Officials and retired security officials described a recurring challenge in counterterrorism: preventing violence by lone actors who radicalize independently. The AP report said that in the years after the Sept. 11, 2001 attacks, the U.S. overhauled its intelligence and national security apparatus, but lone actors influenced online have still carried out shootings. The report cited examples including the 2015 ambush attacks at military sites in Chattanooga, Tennessee, and a rampage in Orlando in the following year by a gunman who killed 49 people. Edward Herbst, a retired FBI official, said in the AP report that “They’re self-directed,” adding that “That’s what makes them really lethal,” because “You never know when they’re going to rise up. You never know when and where they’re going to attack.”
Claire Moravec, a former FBI national security official who served as deputy homeland security adviser in Illinois, said terrorism concerns tend to rise during times of international conflict, when overseas military action is accompanied by increased vigilance, tip sharing between federal and local law enforcement, and closer coordination among FBI joint terrorism task forces. She said the broader effect is not about “surveillance” but about maintaining awareness of how international events could become domestic security risks. In an email quoted in the AP report, Moravec said, “Ultimately, the goal during these periods is not ‘surveillance’ but maintaining a broad awareness of how international events could translate into domestic security risks, so that threats can be identified and disrupted early.”
The AP report also tied the staffing disruption concerns to the transition of personnel within the counterterrorism apparatus. It said FBI Director Kash Patel fired dozens of agents, most recently about a dozen employees who worked on the counterintelligence investigation into Trump’s retention of classified documents at his Mar-a-Lago estate in Florida.

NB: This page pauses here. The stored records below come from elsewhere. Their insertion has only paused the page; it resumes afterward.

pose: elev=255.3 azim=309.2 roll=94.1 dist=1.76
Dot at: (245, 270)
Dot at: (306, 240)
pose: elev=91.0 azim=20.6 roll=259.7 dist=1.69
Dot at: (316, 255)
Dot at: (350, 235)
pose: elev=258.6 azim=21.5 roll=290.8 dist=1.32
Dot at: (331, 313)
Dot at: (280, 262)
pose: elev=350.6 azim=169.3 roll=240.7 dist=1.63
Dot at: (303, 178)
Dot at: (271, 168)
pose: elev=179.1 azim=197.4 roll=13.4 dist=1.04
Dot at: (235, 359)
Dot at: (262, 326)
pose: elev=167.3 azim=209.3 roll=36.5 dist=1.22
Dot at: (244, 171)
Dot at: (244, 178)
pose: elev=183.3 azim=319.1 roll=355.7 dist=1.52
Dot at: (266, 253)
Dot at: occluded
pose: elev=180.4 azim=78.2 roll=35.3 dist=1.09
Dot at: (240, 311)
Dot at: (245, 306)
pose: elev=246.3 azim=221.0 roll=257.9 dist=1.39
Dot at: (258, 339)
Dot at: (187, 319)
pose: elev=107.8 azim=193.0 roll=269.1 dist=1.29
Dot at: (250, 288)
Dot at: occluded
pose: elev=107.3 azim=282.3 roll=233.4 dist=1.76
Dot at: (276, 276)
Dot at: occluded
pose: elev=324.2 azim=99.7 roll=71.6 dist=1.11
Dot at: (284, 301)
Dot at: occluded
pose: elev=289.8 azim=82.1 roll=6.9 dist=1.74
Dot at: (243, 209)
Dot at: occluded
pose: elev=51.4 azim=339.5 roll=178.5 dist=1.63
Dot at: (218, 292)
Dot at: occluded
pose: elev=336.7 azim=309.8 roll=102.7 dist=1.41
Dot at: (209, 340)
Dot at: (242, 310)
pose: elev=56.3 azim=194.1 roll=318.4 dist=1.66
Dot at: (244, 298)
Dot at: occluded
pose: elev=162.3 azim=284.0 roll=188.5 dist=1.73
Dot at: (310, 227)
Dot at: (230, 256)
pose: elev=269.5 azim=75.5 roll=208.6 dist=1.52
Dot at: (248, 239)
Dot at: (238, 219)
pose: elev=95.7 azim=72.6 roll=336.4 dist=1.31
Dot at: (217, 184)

The report quoted Matthew Olsen, who led the National Security Division during the Biden administration, as saying on the Lawfare podcast that “This is not an exaggeration to say that they are not as capable as they were a year and a half ago,” and that they “lost, forced out, fired, the most capable, the most experienced FBI agents, FBI officials and DOJ prosecutors, that were working on the Iran threat.”
Montoya described how the loss of experienced personnel can affect the practical work of counterterrorism, particularly relationships with sources and institutional knowledge that build over time. He said, “There was no transition,” describing how fired agents were “just walked out of the building,” and that while new staff could potentially ask prior workers, “you’re still introducing a brand new face into the equation.” The AP report said it was in the national security realm—where experience and source development matter most—that the loss of continuity can be “a crushing blow,” according to Montoya.